Dan Quisenberry had a journalist’s heart as a pitcher. This is something Joe Posnanski recognized in an essay earlier this year titled “The Quisenberry Tree.” In the essay he links Quisenberry’s precision and economy as a pitcher with his precision as a poet and quote artist – he calls him “Gettysburg Address concise.” Posnanski provides a great insight into how the pitcher/poet realized his potential:
“He never seemed great. That’s how it goes for the quietly efficient. You know what made Quisenberry such a fabulous pitcher? He rarely made a mistake. If you put a team together of players who came closest to their potential, who best resembled their perfect baseball selves, Dan Quisenberry would be on the mound. He almost never walked a batter – he unintentionally walked just 92 batters in more than 1000 innings. Absurd. In 1980 he intentionally walked more batters than he unintentionally walked. He threw four wild pitches in his career. Four.”

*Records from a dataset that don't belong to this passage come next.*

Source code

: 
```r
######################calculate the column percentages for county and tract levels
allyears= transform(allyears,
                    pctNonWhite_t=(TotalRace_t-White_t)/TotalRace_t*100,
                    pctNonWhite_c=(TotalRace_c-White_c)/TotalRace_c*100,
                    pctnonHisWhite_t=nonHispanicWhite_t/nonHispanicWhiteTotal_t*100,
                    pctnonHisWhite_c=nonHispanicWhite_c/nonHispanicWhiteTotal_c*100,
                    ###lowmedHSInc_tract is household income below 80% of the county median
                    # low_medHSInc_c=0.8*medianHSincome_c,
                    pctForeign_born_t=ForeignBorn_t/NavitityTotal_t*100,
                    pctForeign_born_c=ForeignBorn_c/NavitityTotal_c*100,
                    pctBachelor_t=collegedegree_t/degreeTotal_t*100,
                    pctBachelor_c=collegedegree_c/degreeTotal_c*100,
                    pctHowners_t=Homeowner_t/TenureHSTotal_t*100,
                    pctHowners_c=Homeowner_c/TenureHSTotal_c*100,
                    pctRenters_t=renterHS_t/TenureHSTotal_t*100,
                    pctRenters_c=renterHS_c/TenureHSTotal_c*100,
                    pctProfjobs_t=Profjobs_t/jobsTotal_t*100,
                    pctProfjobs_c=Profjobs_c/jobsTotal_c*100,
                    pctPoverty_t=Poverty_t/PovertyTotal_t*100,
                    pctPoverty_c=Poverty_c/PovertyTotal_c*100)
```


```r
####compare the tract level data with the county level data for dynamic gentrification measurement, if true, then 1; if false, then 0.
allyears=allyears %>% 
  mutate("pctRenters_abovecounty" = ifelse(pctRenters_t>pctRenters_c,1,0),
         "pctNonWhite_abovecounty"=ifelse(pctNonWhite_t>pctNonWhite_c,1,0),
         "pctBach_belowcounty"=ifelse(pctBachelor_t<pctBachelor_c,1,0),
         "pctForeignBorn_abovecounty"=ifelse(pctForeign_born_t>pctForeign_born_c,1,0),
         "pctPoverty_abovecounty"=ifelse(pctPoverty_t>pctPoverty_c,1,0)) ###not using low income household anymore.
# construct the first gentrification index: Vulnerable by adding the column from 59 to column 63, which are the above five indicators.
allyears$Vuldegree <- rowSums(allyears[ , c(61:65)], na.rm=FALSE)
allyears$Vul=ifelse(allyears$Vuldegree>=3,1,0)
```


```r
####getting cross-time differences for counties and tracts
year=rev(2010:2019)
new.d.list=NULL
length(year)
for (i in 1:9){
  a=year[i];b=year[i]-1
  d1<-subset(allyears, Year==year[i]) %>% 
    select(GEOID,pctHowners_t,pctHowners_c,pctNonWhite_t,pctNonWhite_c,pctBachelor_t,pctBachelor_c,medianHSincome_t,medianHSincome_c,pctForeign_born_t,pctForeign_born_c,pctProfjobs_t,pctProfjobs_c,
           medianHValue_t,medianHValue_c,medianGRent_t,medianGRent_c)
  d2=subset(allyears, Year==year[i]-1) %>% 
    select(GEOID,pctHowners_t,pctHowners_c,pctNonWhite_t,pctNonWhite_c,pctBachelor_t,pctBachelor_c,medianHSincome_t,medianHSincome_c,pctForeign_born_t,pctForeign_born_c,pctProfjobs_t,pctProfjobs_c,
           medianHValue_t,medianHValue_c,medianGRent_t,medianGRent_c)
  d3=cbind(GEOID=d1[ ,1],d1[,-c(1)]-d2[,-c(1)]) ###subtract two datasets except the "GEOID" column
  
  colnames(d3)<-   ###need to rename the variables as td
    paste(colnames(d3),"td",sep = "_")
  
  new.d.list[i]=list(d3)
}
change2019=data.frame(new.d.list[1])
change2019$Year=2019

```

Add this to Posnanski’s numbers: Quiz ranks first all time in fewest walks allowed at a precise 1.4 per nine innings. The great Rivera has walked just 256 after facing 4,352 batters, a stingy rate of 0.0582 walks per hitter. But Quiz walked 162 among nearly the same number of batters – 4,247 – for a stingier rate of 0.0038. In other words, a batter facing Rivera faces just a one-half of one percent chance of being walked. However, a batter facing Quisenberry stood only a one-third of one-hundredth chance of being walked.
OK, easier to understand, Rivera has only walked 5.88 batters among every 100 he’s faced. That’s hard to believe. But Quiz, well, Quiz only walked 3.81 batters per 100 of the enemy.
Dan Quisenberry, the man who said he “closed the door quietly,” according to writer Heather Henderson, found expression in the quiet art of the poem. He was neither Bukowski nor Hrabosky. He was a man who remembered a great personal moment with poetic clarity in “A Career,” the moment thirty years ago now when his nine finally broke through on the trail to the World Series:
I was lookin up when George Brett hit a Ruthian blast
off a guy who threw as hard as God
Willie Randolph took a called third
Why didn’t he swing?
It was right there
And we were series bound.
Dan Quisenberry, the pitcher who never went on the disabled list, died of brain cancer on Sept. 30, 1998, just eight years after his last game and 11 years after his 1985 World Series skipper, Dick Howser, died of the same disease. In April, 1998, John Weyler of the Los Angles Times wrote a graceful story about how Quiz was dealing with the aggressive tumor just before he was to be inducted into the Orange County Sports Hall of Fame. Weyler started his piece with this epigraph, something Quiz said just a week before the diagnosis:
“Someone told me just recently that poets are eulogists. It’s their job to eulogize. I didn’t know that, but it makes sense. Because in almost every poem of mine there is a loss.”
Poetic irony for a man whose baseball mission was simply to preserve wins.